Пыёлдин долго молчал, глядя в темнеющее небо, наконец извиняюще улыбнулся, словно просил простить за слабость.
— Не могу, — сказал он. — Раньше мог, а сейчас не могу. И потом… Как президент, я не имею права так легко распоряжаться жизнями своих граждан.
— Даже так! — удивился Цернциц. — Крутоватые перемены происходят с тобой, Каша!
— Привыкай.
— Хорошо… Если не можешь дать такую команду, то ее дам я… Если, конечно, не возражаешь.
— Возражаю, — сказал Пыёлдин, и Цернциц невольно вздрогнул — в голосе его давнего друга прозвучала такая холодная властность, о которой он даже не подозревал.

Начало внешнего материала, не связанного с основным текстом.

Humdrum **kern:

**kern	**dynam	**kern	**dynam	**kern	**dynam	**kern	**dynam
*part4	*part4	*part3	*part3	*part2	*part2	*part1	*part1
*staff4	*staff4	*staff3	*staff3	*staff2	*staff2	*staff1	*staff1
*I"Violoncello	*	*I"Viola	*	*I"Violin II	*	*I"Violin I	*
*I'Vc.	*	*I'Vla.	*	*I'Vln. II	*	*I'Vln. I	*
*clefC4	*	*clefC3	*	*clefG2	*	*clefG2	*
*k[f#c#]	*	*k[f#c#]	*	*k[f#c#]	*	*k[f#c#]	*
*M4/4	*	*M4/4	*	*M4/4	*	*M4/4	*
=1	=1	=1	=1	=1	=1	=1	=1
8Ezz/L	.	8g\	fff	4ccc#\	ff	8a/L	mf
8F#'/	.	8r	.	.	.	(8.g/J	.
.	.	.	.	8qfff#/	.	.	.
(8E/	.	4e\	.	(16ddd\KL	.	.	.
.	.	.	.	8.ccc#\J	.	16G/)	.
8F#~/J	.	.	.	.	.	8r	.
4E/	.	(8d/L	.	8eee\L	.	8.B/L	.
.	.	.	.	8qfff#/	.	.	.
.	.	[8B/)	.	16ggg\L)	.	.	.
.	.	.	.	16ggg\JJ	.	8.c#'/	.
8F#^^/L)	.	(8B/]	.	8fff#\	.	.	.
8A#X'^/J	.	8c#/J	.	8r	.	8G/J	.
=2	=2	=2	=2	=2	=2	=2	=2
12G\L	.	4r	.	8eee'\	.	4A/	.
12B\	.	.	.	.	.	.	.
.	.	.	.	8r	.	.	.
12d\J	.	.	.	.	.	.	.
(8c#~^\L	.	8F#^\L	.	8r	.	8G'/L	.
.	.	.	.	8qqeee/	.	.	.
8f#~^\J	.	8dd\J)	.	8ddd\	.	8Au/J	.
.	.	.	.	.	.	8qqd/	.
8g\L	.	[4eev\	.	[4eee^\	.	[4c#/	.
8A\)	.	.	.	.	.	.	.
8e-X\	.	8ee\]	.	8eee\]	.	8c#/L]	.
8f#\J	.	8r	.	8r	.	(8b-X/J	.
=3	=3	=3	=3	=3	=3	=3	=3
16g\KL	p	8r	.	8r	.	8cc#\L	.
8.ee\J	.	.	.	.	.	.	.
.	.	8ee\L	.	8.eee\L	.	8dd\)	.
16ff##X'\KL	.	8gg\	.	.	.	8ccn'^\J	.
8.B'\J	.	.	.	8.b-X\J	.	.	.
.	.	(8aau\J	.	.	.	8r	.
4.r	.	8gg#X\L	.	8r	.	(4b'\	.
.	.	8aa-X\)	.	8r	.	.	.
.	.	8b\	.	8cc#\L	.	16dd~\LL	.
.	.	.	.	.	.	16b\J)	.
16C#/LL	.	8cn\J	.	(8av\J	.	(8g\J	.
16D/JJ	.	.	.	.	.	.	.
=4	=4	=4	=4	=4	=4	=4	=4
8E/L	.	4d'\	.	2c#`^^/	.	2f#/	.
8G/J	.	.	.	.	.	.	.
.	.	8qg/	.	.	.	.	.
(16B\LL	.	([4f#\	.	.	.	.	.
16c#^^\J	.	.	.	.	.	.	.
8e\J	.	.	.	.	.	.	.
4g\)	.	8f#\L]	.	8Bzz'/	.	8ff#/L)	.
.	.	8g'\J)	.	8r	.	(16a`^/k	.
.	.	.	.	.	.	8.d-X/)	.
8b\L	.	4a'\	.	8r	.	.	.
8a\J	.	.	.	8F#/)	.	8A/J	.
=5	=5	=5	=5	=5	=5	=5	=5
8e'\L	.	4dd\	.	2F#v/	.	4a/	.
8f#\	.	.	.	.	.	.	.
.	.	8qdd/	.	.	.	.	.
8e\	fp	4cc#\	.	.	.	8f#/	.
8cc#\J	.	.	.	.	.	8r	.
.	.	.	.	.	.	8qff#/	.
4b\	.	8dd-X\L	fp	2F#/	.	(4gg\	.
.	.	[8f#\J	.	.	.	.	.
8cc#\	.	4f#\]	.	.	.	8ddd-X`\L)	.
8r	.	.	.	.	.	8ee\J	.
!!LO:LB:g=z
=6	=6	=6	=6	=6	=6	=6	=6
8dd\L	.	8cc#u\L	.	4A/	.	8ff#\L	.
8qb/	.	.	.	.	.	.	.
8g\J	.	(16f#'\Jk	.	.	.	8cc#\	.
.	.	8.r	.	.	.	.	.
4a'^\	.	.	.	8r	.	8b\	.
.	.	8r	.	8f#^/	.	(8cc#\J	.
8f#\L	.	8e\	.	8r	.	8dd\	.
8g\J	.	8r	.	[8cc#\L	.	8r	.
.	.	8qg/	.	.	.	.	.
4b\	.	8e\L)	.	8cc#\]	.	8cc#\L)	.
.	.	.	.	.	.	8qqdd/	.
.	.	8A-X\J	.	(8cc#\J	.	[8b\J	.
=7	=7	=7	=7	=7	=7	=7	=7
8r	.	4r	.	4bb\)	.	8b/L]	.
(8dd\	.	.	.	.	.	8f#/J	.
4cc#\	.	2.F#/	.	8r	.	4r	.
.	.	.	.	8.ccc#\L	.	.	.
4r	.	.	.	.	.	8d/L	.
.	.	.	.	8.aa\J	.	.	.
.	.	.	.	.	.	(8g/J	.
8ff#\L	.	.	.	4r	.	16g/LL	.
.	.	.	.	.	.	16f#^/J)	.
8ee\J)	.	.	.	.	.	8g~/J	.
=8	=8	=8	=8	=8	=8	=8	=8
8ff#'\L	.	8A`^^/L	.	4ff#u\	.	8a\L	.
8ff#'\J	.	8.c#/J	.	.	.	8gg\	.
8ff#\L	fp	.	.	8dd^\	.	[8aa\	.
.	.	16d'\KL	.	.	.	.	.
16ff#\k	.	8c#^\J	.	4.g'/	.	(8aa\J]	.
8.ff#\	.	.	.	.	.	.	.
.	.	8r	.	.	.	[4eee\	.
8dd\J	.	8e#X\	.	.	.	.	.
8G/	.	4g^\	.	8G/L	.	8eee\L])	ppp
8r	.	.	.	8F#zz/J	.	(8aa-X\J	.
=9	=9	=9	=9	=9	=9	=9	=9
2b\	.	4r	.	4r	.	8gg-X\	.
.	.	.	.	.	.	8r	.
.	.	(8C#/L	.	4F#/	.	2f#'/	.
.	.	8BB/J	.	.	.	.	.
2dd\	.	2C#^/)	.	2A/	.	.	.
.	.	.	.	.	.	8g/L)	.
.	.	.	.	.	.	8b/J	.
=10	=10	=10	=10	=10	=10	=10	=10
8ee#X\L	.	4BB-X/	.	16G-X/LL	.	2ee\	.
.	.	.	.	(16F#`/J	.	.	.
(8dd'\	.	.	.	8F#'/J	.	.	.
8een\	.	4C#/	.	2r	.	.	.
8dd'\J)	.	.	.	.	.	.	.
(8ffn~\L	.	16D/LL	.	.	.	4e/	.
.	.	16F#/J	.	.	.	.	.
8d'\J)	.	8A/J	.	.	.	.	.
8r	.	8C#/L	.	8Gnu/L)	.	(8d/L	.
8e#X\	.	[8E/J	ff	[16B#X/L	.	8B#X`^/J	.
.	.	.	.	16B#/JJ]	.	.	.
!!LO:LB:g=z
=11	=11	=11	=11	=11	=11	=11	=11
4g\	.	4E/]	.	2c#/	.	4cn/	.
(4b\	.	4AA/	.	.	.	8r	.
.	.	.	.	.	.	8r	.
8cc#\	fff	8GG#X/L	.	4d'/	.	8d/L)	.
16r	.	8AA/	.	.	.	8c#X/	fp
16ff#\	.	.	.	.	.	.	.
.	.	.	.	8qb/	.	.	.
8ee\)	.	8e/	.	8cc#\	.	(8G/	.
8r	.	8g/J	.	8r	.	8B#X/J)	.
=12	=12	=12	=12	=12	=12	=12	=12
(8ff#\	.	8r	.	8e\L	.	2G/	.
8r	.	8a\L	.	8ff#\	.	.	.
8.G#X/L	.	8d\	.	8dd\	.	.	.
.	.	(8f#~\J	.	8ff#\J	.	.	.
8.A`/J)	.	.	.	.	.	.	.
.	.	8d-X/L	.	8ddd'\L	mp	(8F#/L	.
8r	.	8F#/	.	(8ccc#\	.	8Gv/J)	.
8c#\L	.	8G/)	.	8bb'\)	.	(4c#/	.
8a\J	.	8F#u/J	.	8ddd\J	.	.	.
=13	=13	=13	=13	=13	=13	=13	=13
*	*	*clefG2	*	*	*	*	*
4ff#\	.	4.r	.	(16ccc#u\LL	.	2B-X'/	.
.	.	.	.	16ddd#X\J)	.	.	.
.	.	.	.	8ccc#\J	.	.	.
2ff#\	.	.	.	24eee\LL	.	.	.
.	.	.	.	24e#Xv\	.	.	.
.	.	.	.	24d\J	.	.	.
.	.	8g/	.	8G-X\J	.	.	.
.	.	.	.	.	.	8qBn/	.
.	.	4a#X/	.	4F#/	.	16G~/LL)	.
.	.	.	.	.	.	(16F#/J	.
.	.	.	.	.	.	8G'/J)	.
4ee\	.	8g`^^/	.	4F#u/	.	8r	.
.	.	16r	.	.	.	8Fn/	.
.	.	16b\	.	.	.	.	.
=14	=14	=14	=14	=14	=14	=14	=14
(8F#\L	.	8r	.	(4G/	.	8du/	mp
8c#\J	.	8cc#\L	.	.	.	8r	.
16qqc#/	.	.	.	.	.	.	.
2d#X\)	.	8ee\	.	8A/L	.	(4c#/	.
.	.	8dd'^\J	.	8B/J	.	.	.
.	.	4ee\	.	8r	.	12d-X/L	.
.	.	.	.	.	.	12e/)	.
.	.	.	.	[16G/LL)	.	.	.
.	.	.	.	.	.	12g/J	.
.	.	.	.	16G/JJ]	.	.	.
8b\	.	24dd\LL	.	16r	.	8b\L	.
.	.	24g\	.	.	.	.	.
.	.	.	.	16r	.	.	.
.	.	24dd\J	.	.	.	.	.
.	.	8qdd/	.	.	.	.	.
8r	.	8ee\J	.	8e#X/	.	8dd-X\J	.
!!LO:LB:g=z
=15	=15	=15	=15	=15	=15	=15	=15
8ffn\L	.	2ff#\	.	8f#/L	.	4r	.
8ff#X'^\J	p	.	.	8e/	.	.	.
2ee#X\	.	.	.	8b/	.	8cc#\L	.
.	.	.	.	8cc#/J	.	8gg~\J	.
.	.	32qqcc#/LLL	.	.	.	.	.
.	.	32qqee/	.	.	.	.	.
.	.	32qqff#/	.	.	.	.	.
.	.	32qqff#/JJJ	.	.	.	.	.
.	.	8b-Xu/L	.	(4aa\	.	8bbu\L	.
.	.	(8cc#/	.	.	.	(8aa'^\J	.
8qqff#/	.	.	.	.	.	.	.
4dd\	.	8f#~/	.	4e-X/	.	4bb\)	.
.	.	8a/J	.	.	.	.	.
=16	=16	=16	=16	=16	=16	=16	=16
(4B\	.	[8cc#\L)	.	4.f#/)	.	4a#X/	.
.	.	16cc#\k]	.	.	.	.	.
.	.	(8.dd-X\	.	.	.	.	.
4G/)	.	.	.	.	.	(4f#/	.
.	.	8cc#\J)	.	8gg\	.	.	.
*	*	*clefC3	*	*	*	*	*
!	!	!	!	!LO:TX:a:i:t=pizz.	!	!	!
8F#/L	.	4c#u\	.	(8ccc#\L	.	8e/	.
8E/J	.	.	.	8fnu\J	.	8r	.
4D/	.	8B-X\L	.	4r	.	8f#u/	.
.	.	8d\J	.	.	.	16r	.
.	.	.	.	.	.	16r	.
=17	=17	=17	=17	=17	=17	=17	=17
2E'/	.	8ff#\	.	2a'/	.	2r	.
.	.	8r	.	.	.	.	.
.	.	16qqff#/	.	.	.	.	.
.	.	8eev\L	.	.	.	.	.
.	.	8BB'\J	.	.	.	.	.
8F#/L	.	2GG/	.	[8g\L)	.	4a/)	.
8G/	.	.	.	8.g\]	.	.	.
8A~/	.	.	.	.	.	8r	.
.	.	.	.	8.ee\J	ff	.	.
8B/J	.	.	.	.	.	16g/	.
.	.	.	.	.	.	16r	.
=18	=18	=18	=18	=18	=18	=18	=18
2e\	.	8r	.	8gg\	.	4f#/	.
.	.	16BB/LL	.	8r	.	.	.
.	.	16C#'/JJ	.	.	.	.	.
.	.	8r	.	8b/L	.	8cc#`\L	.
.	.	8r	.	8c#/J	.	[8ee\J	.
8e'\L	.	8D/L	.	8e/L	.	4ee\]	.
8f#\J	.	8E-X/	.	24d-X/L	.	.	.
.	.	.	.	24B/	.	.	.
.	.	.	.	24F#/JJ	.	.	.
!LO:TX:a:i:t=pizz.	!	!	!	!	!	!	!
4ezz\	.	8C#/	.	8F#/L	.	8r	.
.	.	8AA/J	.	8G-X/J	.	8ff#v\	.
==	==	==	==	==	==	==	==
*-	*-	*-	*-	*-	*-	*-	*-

— Видишь ли, Каша, — произнес Цернциц и впервые почувствовал, что он не имеет права называть Пыёлдина так, как называл раньше. — Видишь ли, Аркадий, — поправился он, — дело в том, что распоряжения и не требуется. Они просто ждут разрешения. Они больны и несчастны. И лишить их возможности умереть за общее дело — значит обидеть их. Что бы ни произошло с нами, с тобой, со страной… Они здесь не будут вечно, они снова разбредутся по дорогам, по вокзалам и подворотням… И будут догнивать под платформами, у кабаков, на свалках…
— Ты хочешь сказать, что я не смогу дать им достойную жизнь, не смогу изменить их жизнь к лучшему?
— Не сможешь, — твердо сказал Цернциц, — и никто не сможет. Они и не стремятся к достойной жизни. Она им не под силу. Да, Аркадий, да. Для достойной жизни нужны духовные силы, физические силы, требуются стремление, тщеславие, любовь, ненависть! Ничего этого у них нет. Все эти свои качества они израсходовали… Могу сказать тебе больше…
Шум за спиной заставил Цернцица обернуться — в раскрытую дверь вошли несколько человек. Пыёлдин догадался, что эти люди из накопителя — бледные, сгорбленные, больные. Но все трезвы, умыты, взгляды тверды. Старик, заросший белой щетиной, шагнул вперед, но пошатнулся от слабости, и лицо его покрылось испариной. Его подхватили, он удержался на ногах, поднял голову.
— Каша, — сказал он. — Послушай… Только что передали по ящику, — старик слабым движением руки указал на экран телевизора. — Только что передали…
— Знаю.
— Они ничего не поняли, Каша, — продолжал старик. — И не поймут, пока всему миру, всем этим сытым и трусливым не покажут новую гору мяса и костей. Пока не потечет из-под этой кучи свежая кровь. Ты меня понял?
— Да, — кивнул Пыёлдин, побледневший от картины, которую нарисовал старик.
— Пусть они получат свою кучу мяса, Каша.
— Он сомневается, — сказал Цернциц. — Он не уверен, что так и нужно поступить.
— Не сомневайся, Каша, — продолжал старик. — Если ты не сбросишь меня сегодня, завтра тебе придется сбрасывать мой холодный труп. Из него не потечет дымящаяся кровь. Из него потечет моча и говно. Мне бы этого не хотелось. Пусть уж лучше будет кровь, Каша.
Пыёлдин молчал.
— Ночь светла, — продолжал старик. — В небе луна… И звезды… Звезды размером с мой кулак. — Старик поднял руку и посмотрел на свой кулачок. — Наш последний путь по коридору залит лунным светом… Мы уйдем в ночь, Каша. Мы уйдем в ночь. Пусть каждый, глядя на нашу кучу мяса, представит и себя там, в общей куче. Это отрезвляет.